Mardi et mercredi, l’ancien coordinateur du mouvement Anti-Balaka a été devant les juges de la Cour pénale internationale. Ceci dans le cadre de sa « déclaration non assermentée ». Cette audience prévue par le Statut de Rome, a permis à l’accusé de tenter de convaincre la Cour après son audience de confirmation des charges. Retransmise en direct à Bangui, cette étape du procès a été largement suivie par ses proches ainsi que des représentants des victimes.
Costume bleu pendant la première journée, assis dans un fauteuil, entouré de ses avocats, Patrice-Edouard Ngaïssona s’est montré serein dans sa présentation des faits. Dans ses propos, il met en avant sa contribution pour la paix aux côtés des gouvernements successifs de la transition sous le leadership de Catherine Samba Panza, présidente de la transition entre 2014 et 2016.
L’homme explique que son choix pour la paix lui a permis de prendre part au forum de Brazzaville. Un choix qui, selon lui, diffère de la ligne choisie par les radicaux tels que général Andjilo et bien d’autres qui n’étaient pas sur la même trajectoire d’apaisement.
Il cite plusieurs noms parmi lesquels celui de Jean-Jacques Demafouth, ministre conseiller à la présidence qui, selon ses propres mots, voulait obtenir sa tête à tout prix. Pour matérialiser ses éléments à décharge, Patrice-Edouard Ngaïssona brandit plusieurs conversations avec les autorités politiques, administratives et militaires de l’époque entre autres avec le général camerounais Martin Tumenta, de la force de l’Onu.
Alors que l’audience est prévue en une journée, en raison d’un malaise de Patrice-Edouard Ngaïssona, la Cour prolonge la déclaration non-assermentée de l’accusé au lendemain.
L’ancien coordinateur des Anti-Balaka revient le mercredi avec plus d’arguments, se montre un bâtisseur de la paix et demande son acquittement. Pour lui, il n’a pas été compris par le gouvernement de transition. « C’est au gouvernement de transition de prendre ses responsabilités pour faire revenir la paix. J’ai fait ce que j’ai pu faire afin que le gouvernement me suive pour la paix. Si le gouvernement m’aidait dans la recherche de la paix sans préjugé de mon ethnie et de vouloir me coller à Bozizé, déjà au mois de février- avril, on aurait fini par parvenir à une réconciliation et à vite retrouver la paix. J’ai persévéré jusqu’aux élections de 2015-2016. L’idée que j’ai tenté de profiter de la crise est un mirage, car il n’y a aucune preuve que j’ai profité des Anti-Balaka. Au contraire, j’ai beaucoup sacrifié pour le retour de la paix », déclare-t-il.
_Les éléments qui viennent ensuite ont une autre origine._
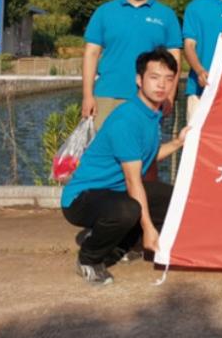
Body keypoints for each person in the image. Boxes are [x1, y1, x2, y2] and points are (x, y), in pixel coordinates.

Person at [62, 48, 189, 286]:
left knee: (172, 199)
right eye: (154, 77)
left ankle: (121, 246)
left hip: (114, 192)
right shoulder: (127, 119)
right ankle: (89, 258)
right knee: (128, 209)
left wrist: (178, 143)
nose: (162, 85)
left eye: (168, 79)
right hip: (82, 198)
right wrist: (148, 228)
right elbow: (133, 180)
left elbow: (146, 157)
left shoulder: (151, 113)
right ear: (139, 80)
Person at [82, 0, 182, 130]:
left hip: (149, 98)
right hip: (107, 95)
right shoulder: (105, 11)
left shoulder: (166, 15)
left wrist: (170, 95)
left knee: (143, 146)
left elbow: (174, 58)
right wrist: (87, 95)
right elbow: (91, 53)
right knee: (104, 145)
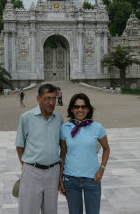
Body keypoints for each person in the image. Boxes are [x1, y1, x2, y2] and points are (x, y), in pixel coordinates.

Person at [15, 84, 64, 214]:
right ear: (38, 99)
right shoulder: (26, 118)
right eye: (47, 98)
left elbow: (62, 146)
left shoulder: (59, 119)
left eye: (54, 99)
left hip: (53, 172)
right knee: (28, 210)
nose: (51, 102)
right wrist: (25, 165)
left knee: (51, 210)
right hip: (32, 171)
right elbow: (19, 146)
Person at [59, 93, 110, 214]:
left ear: (88, 109)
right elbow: (63, 153)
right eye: (76, 107)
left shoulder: (97, 127)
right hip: (70, 179)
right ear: (72, 109)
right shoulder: (65, 128)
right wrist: (60, 178)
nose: (80, 110)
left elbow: (106, 149)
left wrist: (101, 169)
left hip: (92, 179)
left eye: (83, 107)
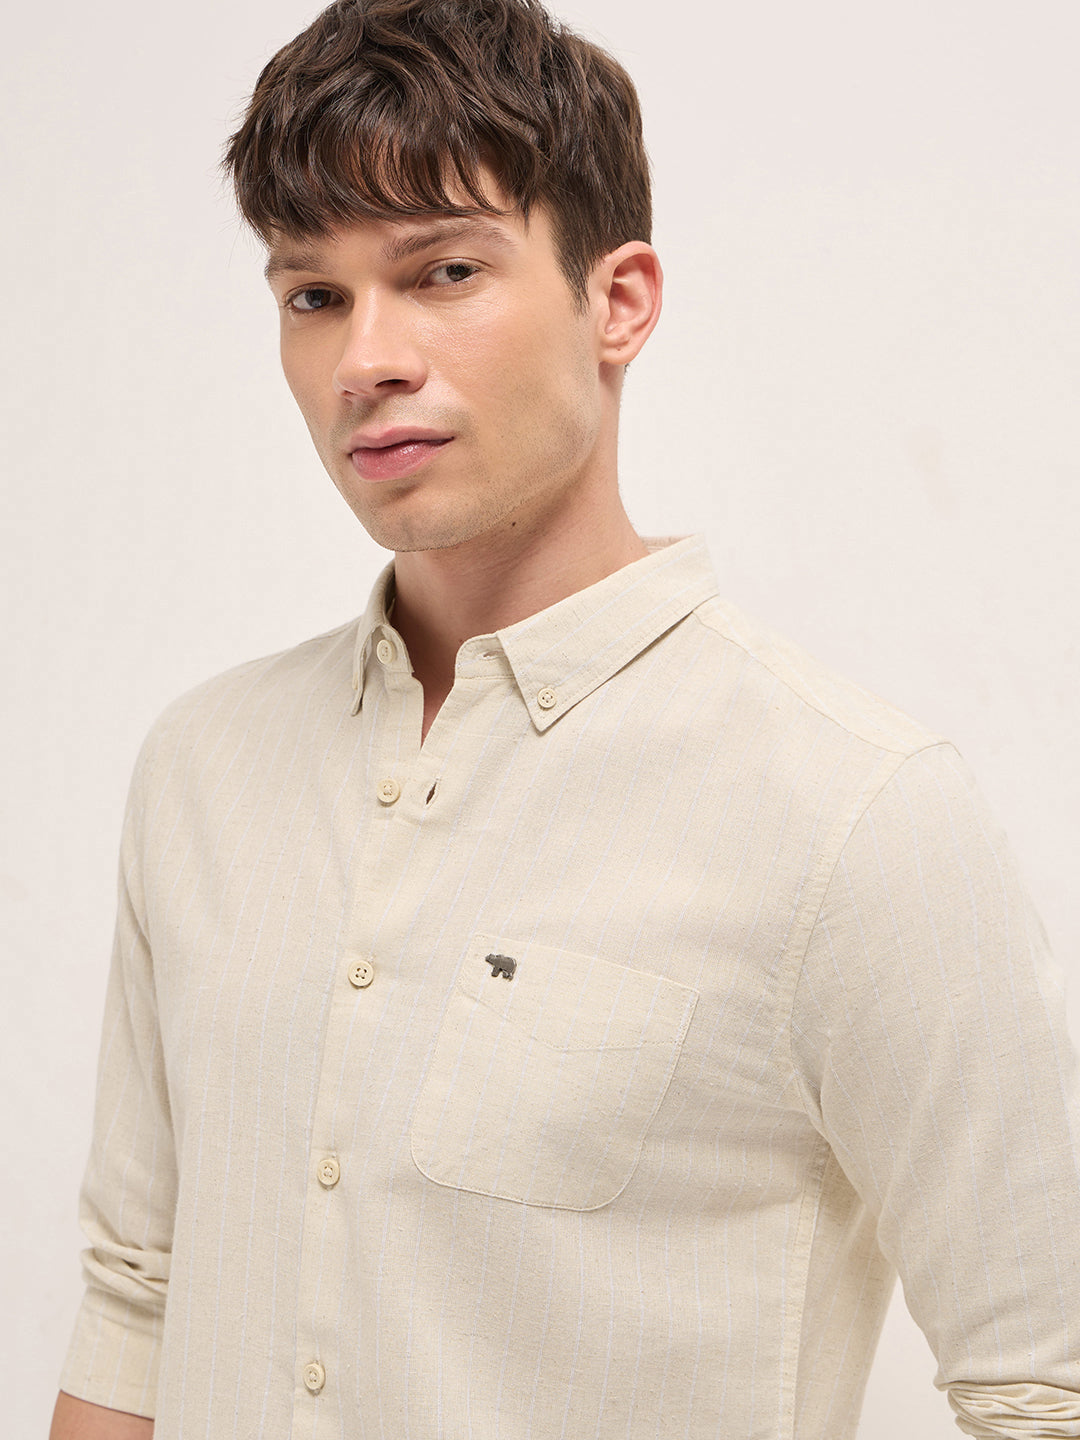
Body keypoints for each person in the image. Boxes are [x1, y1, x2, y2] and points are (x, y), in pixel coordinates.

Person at [51, 0, 1080, 1436]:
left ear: (620, 301)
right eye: (314, 295)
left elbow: (1042, 1381)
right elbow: (137, 1301)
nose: (366, 360)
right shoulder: (202, 768)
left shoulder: (853, 811)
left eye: (444, 271)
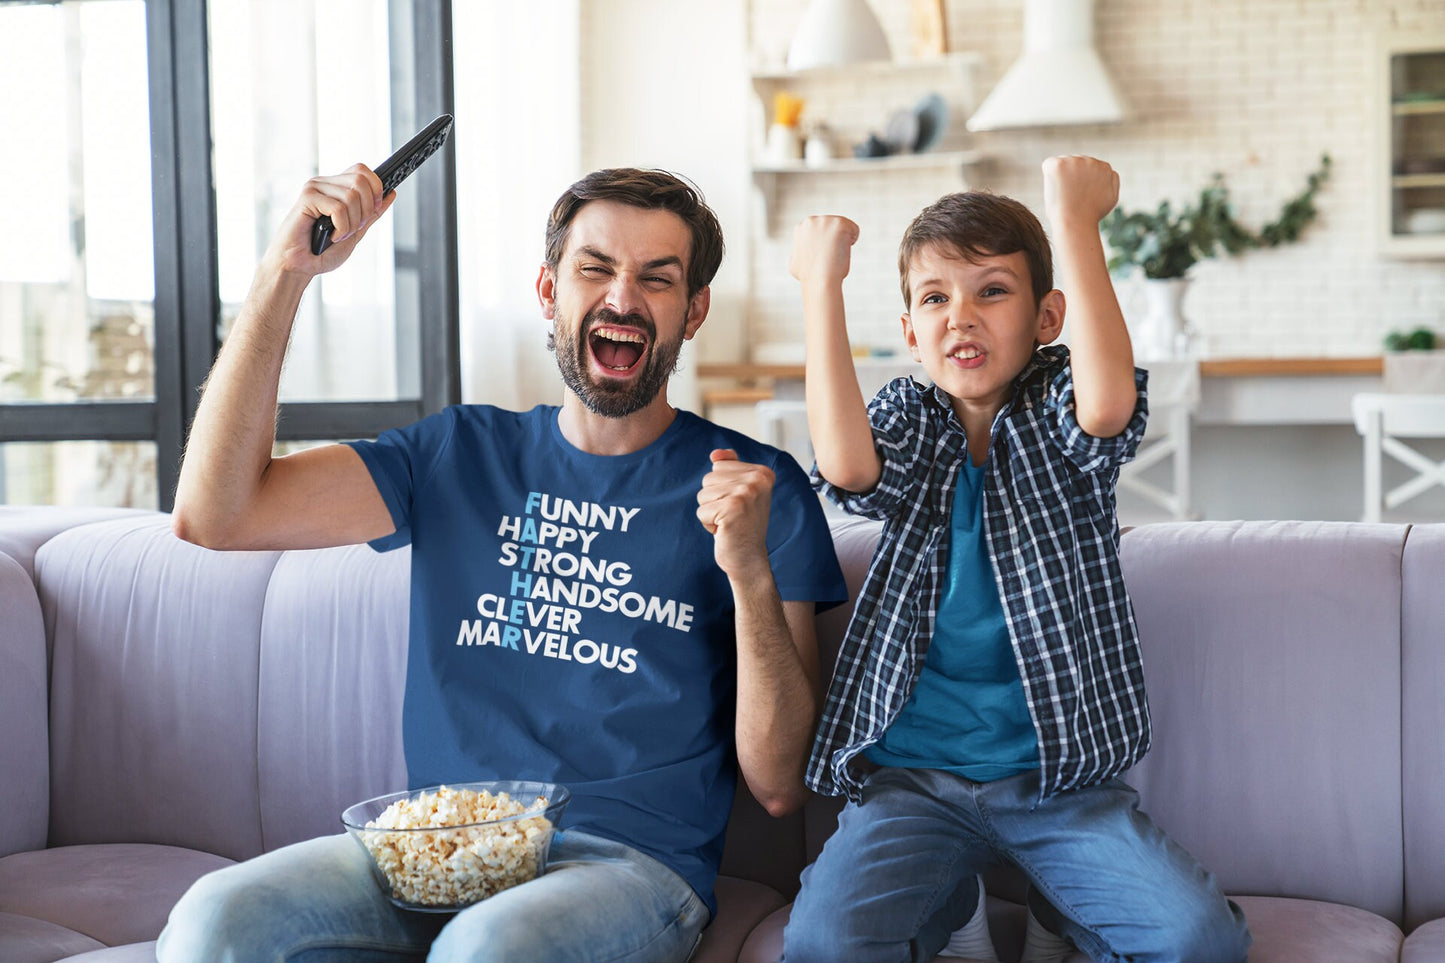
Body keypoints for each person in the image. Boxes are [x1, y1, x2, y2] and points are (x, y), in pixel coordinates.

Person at [158, 162, 846, 961]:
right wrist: (286, 275)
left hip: (624, 866)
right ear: (549, 292)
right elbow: (215, 514)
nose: (623, 298)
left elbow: (779, 781)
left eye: (656, 280)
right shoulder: (458, 453)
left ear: (691, 313)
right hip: (429, 849)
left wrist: (749, 571)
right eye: (595, 268)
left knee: (490, 946)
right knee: (216, 916)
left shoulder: (755, 487)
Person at [780, 156, 1251, 963]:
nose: (960, 315)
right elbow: (849, 471)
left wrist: (1075, 222)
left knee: (1200, 943)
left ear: (1044, 315)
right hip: (913, 781)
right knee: (824, 944)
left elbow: (1107, 408)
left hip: (1058, 779)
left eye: (991, 291)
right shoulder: (907, 413)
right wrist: (820, 286)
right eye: (935, 299)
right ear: (909, 332)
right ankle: (952, 898)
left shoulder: (1059, 405)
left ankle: (1056, 906)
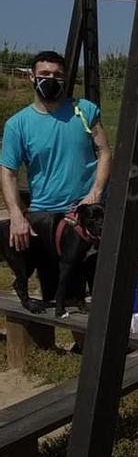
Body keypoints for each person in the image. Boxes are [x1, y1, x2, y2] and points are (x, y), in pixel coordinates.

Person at [0, 51, 111, 309]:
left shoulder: (83, 111)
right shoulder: (18, 125)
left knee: (97, 300)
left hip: (88, 217)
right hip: (47, 222)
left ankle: (92, 346)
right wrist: (16, 215)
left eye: (58, 75)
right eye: (45, 74)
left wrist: (96, 192)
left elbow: (104, 152)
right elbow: (8, 172)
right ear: (32, 77)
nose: (51, 79)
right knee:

Pour finir sa déclaration, Patrice-Edouard Ngaïssona a présenté un programme politique axée sur la paix et la justice s’il est acquitté. Lequel programme rime bien avec l’idéologie de son parti le PCUD, selon Samson Ngaïbona, Secrétaire général dudit parti politique.
L’absence de Ngaïssona représente un vide insurmontable au sein de sa famille. Jeanne Silas Béoroféï, sa tante maternelle, trouve en son plaidoyer, une raison de satisfaction et espère une justice juste pouvant permettre à son neveu de retrouver les siens.
« Hier, quand j’ai suivi sa déclaration, à mon retour, j’ai trouvé la force mais pas totalement. Parce qu’il n’est pas là. Je souffre au niveau des jambes et c’est lui qui assure le coût de la prise en charge. Aujourd’hui, il n’est pas là et c’est bien dommage. Il n’y a rien qui dépasse Dieu. Nous avons les yeux tournés vers la justice pour une décision juste afin qu’il rentre. Ce sera une grande joie dans la famille ».
Arrêté le 12 décembre 2018 puis transféré à la CPI, Patrice-Edouard Ngaïssona est poursuivi pour des crimes de guerre et crimes contre l’humanité commis entre décembre 2013 et décembre 2014 en République centrafricaine, en sa qualité de coordinateur des Anti-Balaka, milice qui a lancé des hostilités contre la rébellion de la Séléka qui venait de prendre le pouvoir entre les mains de François Bozizé.